### [RECORDS TO PROCESS]
____
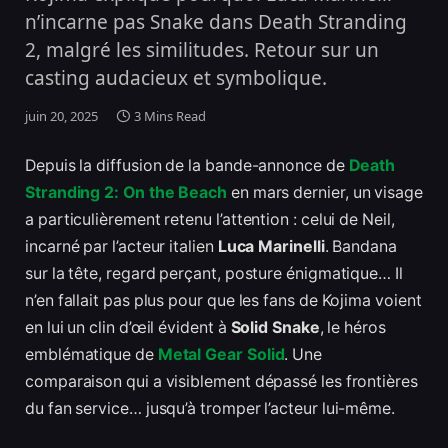
n’incarne pas Snake dans Death Stranding
2, malgré les similitudes. Retour sur un
casting audacieux et symbolique.
juin 20, 2025
3 Mins Read
Depuis la diffusion de la bande-annonce de
Death
Stranding 2: On the Beach
en mars dernier, un visage
a particulièrement retenu l’attention : celui de Neil,
incarné par l’acteur italien
Luca Marinelli
. Bandana
sur la tête, regard perçant, posture énigmatique… Il
n’en fallait pas plus pour que les fans de Kojima voient
en lui un clin d’œil évident à
Solid Snake
, le héros
emblématique de
Metal Gear Solid
. Une
comparaison qui a visiblement dépassé les frontières
du fan service… jusqu’à tromper l’acteur lui-même.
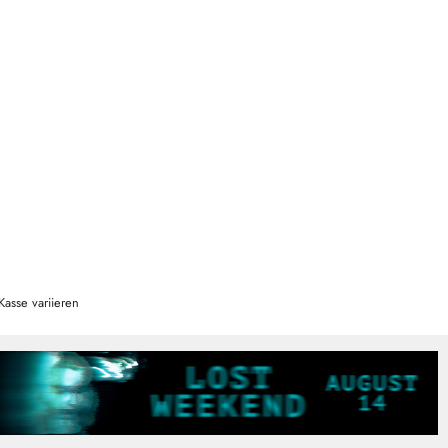
Kasse variieren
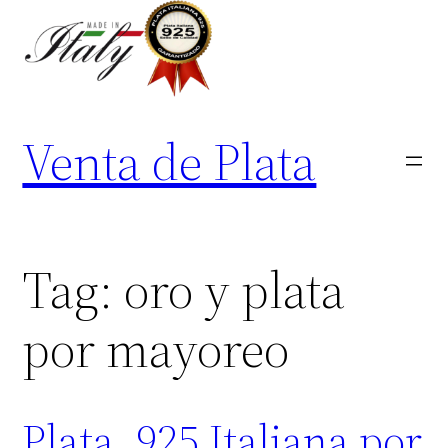
Skip
to
content
Venta de Plata
Tag:
oro y plata
por mayoreo
Plata .925 Italiana por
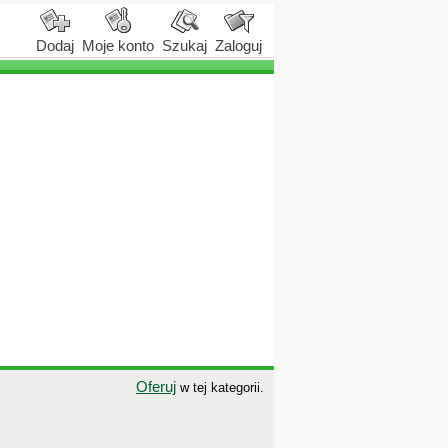
Dodaj
Moje konto
Szukaj
Zaloguj
Oferuj
w tej kategorii.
____
### [BRIEF]
Copy out the text of all the records above, swapping every "acteur" for "comédien" and changing nothing else. Leave the pictures out.

### [YOUR RESPONSE]
n’incarne pas Snake dans Death Stranding
2, malgré les similitudes. Retour sur un
casting audacieux et symbolique.
juin 20, 2025
3 Mins Read
Depuis la diffusion de la bande-annonce de
Death
Stranding 2: On the Beach
en mars dernier, un visage
a particulièrement retenu l’attention : celui de Neil,
incarné par l’comédien italien
Luca Marinelli
. Bandana
sur la tête, regard perçant, posture énigmatique… Il
n’en fallait pas plus pour que les fans de Kojima voient
en lui un clin d’œil évident à
Solid Snake
, le héros
emblématique de
Metal Gear Solid
. Une
comparaison qui a visiblement dépassé les frontières
du fan service… jusqu’à tromper l’comédien lui-même.
Kasse variieren
Skip
to
content
Venta de Plata
Tag:
oro y plata
por mayoreo
Plata .925 Italiana por
Dodaj
Moje konto
Szukaj
Zaloguj
Oferuj
w tej kategorii.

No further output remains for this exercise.